Representatives of Farmer-Based Organizations (FBO) from Anglophone West Africa are attending a five-day capacity-building workshop in Accra to strengthen farmers’ capacity to respond to changing agriculture markets.
The European Commission-funded programme is to enable the farmers to learn and share ideas on record keeping, financial management, feasibility studies and cost benefit analysis.
The farmers would also share ideas on their professional management and organizational skills to enable them to define business objectives and implement plans, appraise market opportunities and
threats, organize group marketing and manage financial capital effectively.
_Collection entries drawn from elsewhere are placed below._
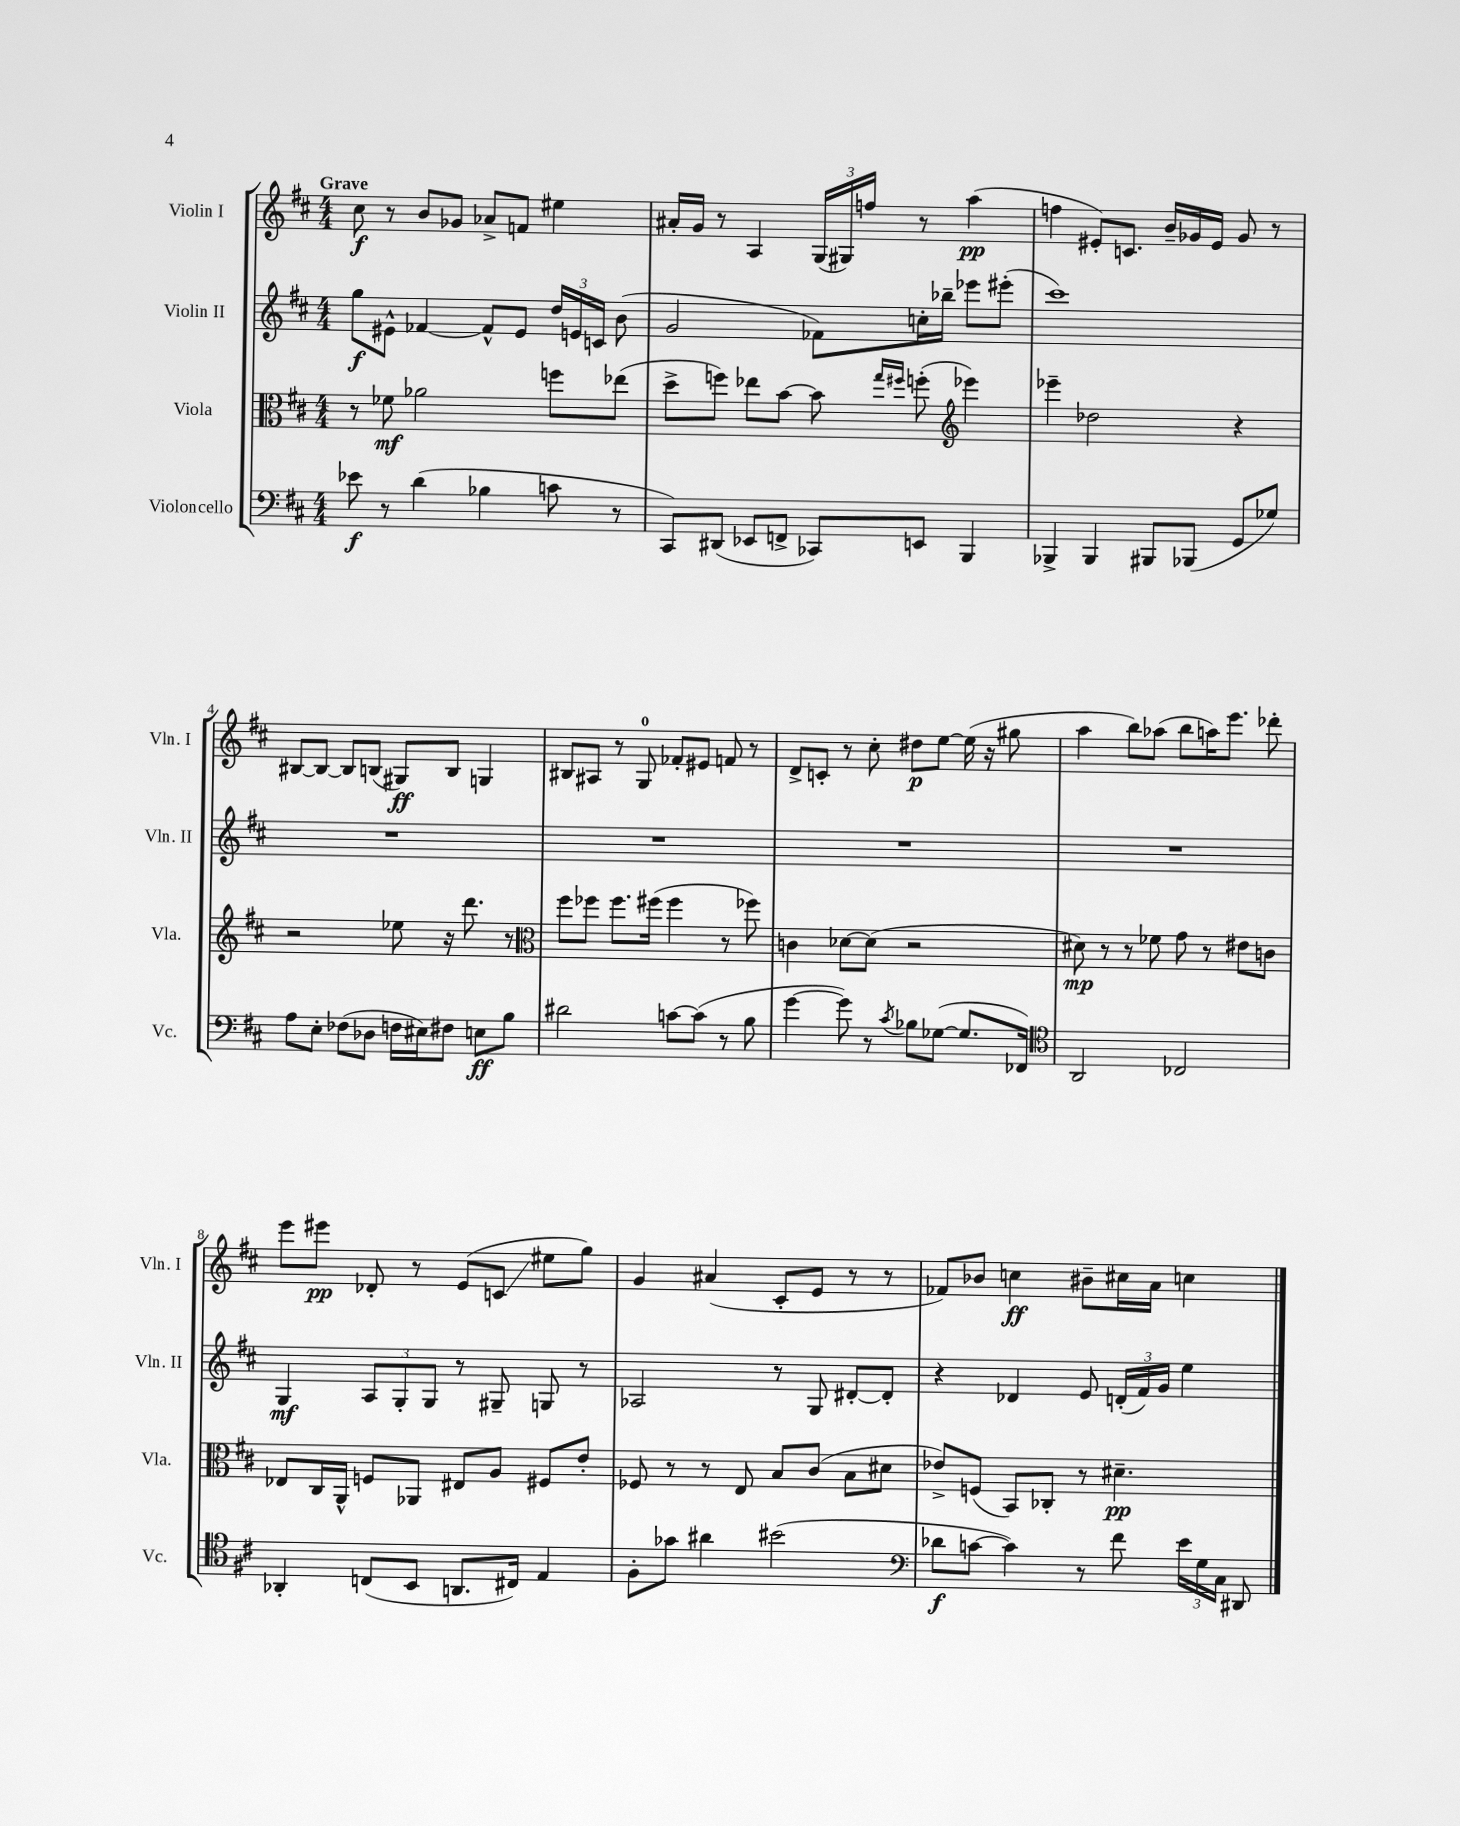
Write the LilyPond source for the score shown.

<<
\new StaffGroup <<
\new Staff = "s0" \with { instrumentName = "Violin I" shortInstrumentName = "Vln. I" } {
    \clef treble \key d \major \numericTimeSignature \time 4/4 \tempo "Grave"
    \autoBeamOff cis''8\f r8 b'8[ ges'8] aes'8[-> f'8] eis''4 |
    ais'16[-. g'16] r8 a4 \tuplet 3/2 { g16[( gis16) f''16] } r8 a''4\pp( |
    f''4 eis'8[-.) c'8.] b'16[-- ges'16 eis'16] ges'8 r8 |
    bis8[~ bis8]~ bis8[ b8]( gis8[\ff) b8] g4 |
    bis8[ ais8] r8 g8-0 fes'8[-. eis'8] f'8 r8 |
    d'8[-> c'8]-. r8 cis''8-. dis''8[\p e''8]~ e''16( r16 gis''8 |
    a''4 b''8[) aes''8]( b''8[ a''16) e'''8.] des'''8-. |
    e'''8[ eis'''8]\pp des'8-. r8 e'8[( c'8]\glissando eis''8[ g''8]) |
    g'4 ais'4( cis'8[-. e'8] r8 r8 |
    fes'8[) bes'8] c''4\ff bis'8[-- cis''16 a'16] c''4 \bar "|." |
}
\new Staff = "s1" \with { instrumentName = "Violin II" shortInstrumentName = "Vln. II" } {
    \clef treble \key d \major \numericTimeSignature \time 4/4
    \autoBeamOff g''8[\f eis'8]-^ fes'4~ fes'8[-^ eis'8] \tuplet 3/2 { d''16[ e'16 c'16] } b'8( |
    g'2 fes'8[) c''16-. bes''16]-- ees'''8[ eis'''8]-.( |
    cis'''1) |
    R1 |
    R1 |
    R1 |
    R1 |
    g4\mf \tuplet 3/2 { a8[ g8-. g8] } r8 gis8-- g8 r8 |
    aes2 r8 g8 dis'8[~-. dis'8]-. |
    r4 des'4 e'8 \tuplet 3/2 { d'16[-.( fis'16) g'16] } e''4 \bar "|." |
}
\new Staff = "s2" \with { instrumentName = "Viola" shortInstrumentName = "Vla." } {
    \clef alto \key d \major \numericTimeSignature \time 4/4
    \autoBeamOff r8 fes'8\mf aes'2 f''8[ ees''8]( |
    d''8[-> f''8]) ees''8[ b'8]~ b'8 \grace { g''16[ fis''16] } f''8-.( \clef treble ees'''4) |
    ees'''4-- des''2 r4 |
    r2 ees''8 r16 d'''8. r8 |
    \clef alto fis''8[ fes''8] fes''8.[ fis''16]( fis''4 r8 fes''8) |
    c'4 des'8[~ des'8]( r2 |
    dis'8\mp) r8 r8 fes'8 g'8 r8 eis'8[ c'8] |
    ees8[ cis16 a,16]-^ f8[ aes,8] eis8[ a8] fis8[ e'8]-. |
    fes8 r8 r8 e8 b8[ cis'8]( b8[ dis'8] |
    ees'8[->) f8]( b,8[) ces8]-. r8 dis'4.--\pp \bar "|." |
}
\new Staff = "s3" \with { instrumentName = "Violoncello" shortInstrumentName = "Vc." } {
    \clef bass \key d \major \numericTimeSignature \time 4/4
    \autoBeamOff ees'8\f r8 d'4( bes4 c'8 r8 |
    cis,8[) dis,8]( ees,8[ f,8]-> ces,8[) e,8] b,,4 |
    bes,,4-> bes,,4 bis,,8[ bes,,8]( g,8[ ges8]) |
    a8[ e8]-. fes8[( des8] f16[ eis16) fis8] e8[\ff b8] |
    dis'2 c'8[~ c'8]( r8 b8 |
    g'4~ g'8) r8 \acciaccatura { cis'8 } bes8[ ges8]~( ges8.[ fes,16]) |
    \clef tenor a,2 ces2 |
    aes,4-. c8[( b,8] a,8.[ cis16]) e4 |
    fis8[-. ges'8] ais'4 bis'2( |
    \clef bass des'8[\f c'8]~ c'4) r8 fis'8 \tuplet 3/2 { e'16[ g16 cis16] } dis,8 \bar "|." |
}
>>
>>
Professor Ben Ahunu, Provost of College of Agriculture and Consumer Sciences at the University of Ghana, stressed the importance
of capacity building to achieve food and nutrition security in Africa.
He said the University of Ghana had over the years collaborated with the UN Food and Agriculture Organization (FAO) in the training
farmers in food security and that the University would continue to build stronger relations with FAO to produce the needed results in the food value chain.
He said market competition meant that the various actors in food production, including processors, producers, exporters and buyers,
should deal in larger volumes of high quality products at lower prices for them to remain profitable.
Professor Ahunu said it was important for farmer organizations to reorient themselves in the provision of market services to compete
effectively and participate in commodity value chains.
Dr Cheikh Ly, Regional Animal Production and Health Officer of FAO, said farmer organizations could not be expected to solve all problems of market linkage imperfections.
He said the opening up of markets had meant that small farmers and other players in agriculture had to organize and interact with one
another differently since current markets demanded larger volumes, lower prices and higher quality produce.
Dr Ly said farmer organizations could support small farmers to move away from subsistence agriculture and tap into more lucrative and demanding markets.